I was born in 1981, after the malaise of the 70’s that produced Gen X, but before the tech boom of the early 90’s that shaped Millennials. Marketers would consider me the M-word, but I never really felt all too Millennial. So I finally felt like I had a generational home once marketers started talking about a new micro-generation called Xennials.
My colleague Rachel Bonsignore wrote a great piece on the viability of Xennials a few weeks ago. In fact, Merriam-Webster has included Xennials as one of the words they are watching for eventual inclusion in their dictionary. Her insights got the Consumer Life team thinking more about identifying other insights within generations. With that in mind, and in the name of science, I set my data lasers squarely onto my generational older sibling – Generation X. Indeed, an examination of Gen X (~40-53 years old) reveals many similarities across this 15-year band (well-done generational researchers, Gen X can stay). However, digging into the youngest of Gen X (age 40-44) does show some interesting differences when compared to slightly older Xers (age 45-50).
Using GfK’s Consumer Life database, we looked at the personal values orientation of Generation X. Our analysis revealed that younger Xers tend to fall more into a personal values segment called “Achievers,” who are focused on material wealth and getting ahead in life. In contrast, older Xers are more likely to fall into the “Traditionalists” segment, made up of those who are more likely to value faith, tradition, and respecting ancestors.

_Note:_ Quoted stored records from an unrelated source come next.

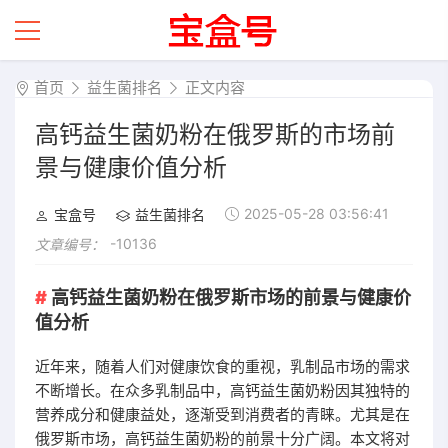
首页
益生菌排名
正文内容
高钙益生菌奶粉在俄罗斯的市场前
景与健康价值分析
2025-05-28 03:56:41
宝盒号
益生菌排名
-10136
文章编号：
高钙益生菌奶粉在俄罗斯市场的前景与健康价
值分析
近年来，随着人们对健康饮食的重视，乳制品市场的需求
不断增长。在众多乳制品中，高钙益生菌奶粉因其独特的
营养成分和健康益处，逐渐受到消费者的青睐。尤其是在
俄罗斯市场，高钙益生菌奶粉的前景十分广阔。本文将对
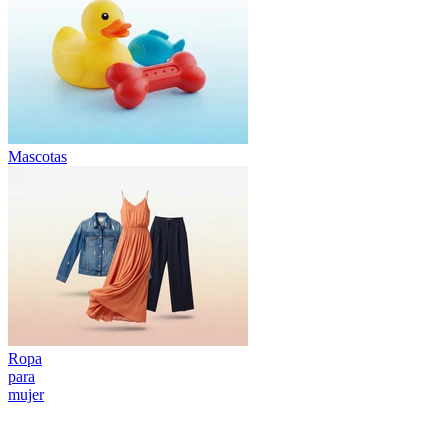
Mascotas
Ropa
para
mujer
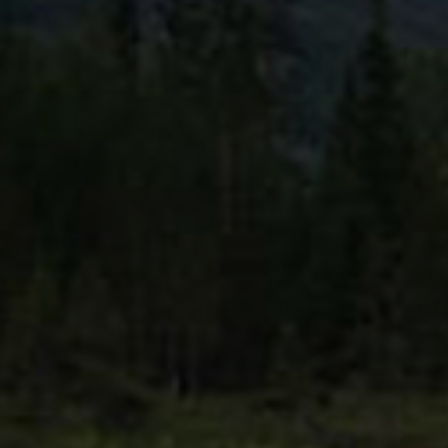
Фотоловушка в Приморье зафиксировала
Сем
нового дальневосточного леопарда
на в
"Зем
Трапеза леопарда в нацпарке «Земля леопарда»
Сне
в Приморье. Кадры с фотоловушки
ред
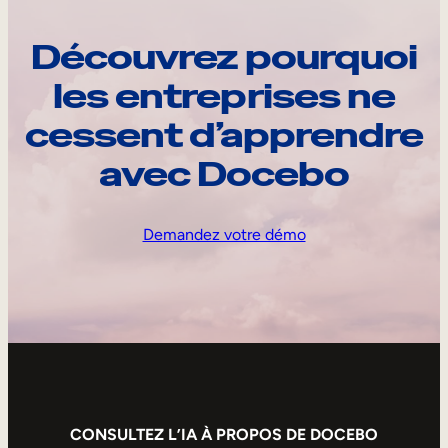
Découvrez pourquoi
les entreprises ne
cessent d’apprendre
avec Docebo
Demandez votre démo
CONSULTEZ L’IA À PROPOS DE DOCEBO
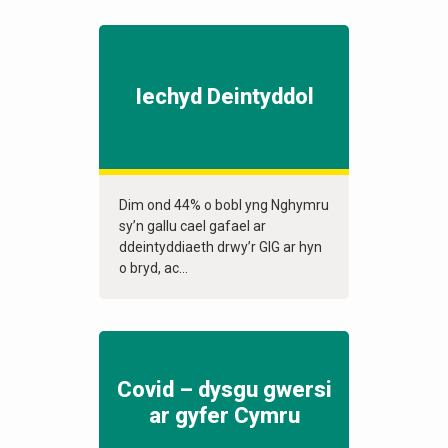
Iechyd Deintyddol
Dim ond 44% o bobl yng Nghymru
sy’n gallu cael gafael ar
ddeintyddiaeth drwy’r GIG ar hyn
o bryd, ac...
Covid – dysgu gwersi
ar gyfer Cymru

These differences in personal values orientations are important cues that marketers use for innovation and communication strategy. For example, an Achiever will respond to messages that speak to success, wealth, and hard work. Traditionalists, on the other hand, will respond to communication themes like time-honored and heritage. These types of variances highlight the need for nuance when conducting generational research – especially in the age of big data and micro targeting.
Of course, a few data runs on Gen X does not a new microgeneration make, but it does mean that we need to use nuance when we think about targeting via generational insights. We can certainly continue to think broadly about a generation in 15-20 year bands, but it is also important to consider smaller age bands, life stage, and other demographic markers like income and education. In our work at GfK Consumer Life, we repeatedly uncover differences between younger and older millennials, for example, mainly due to drastic differences in their experiences with technology and the economy.
So, in your next generational project remember to look for the nuance and think critically about how your larger generational target may differ within itself. It will result in more fine-tuned innovation and communication strategies.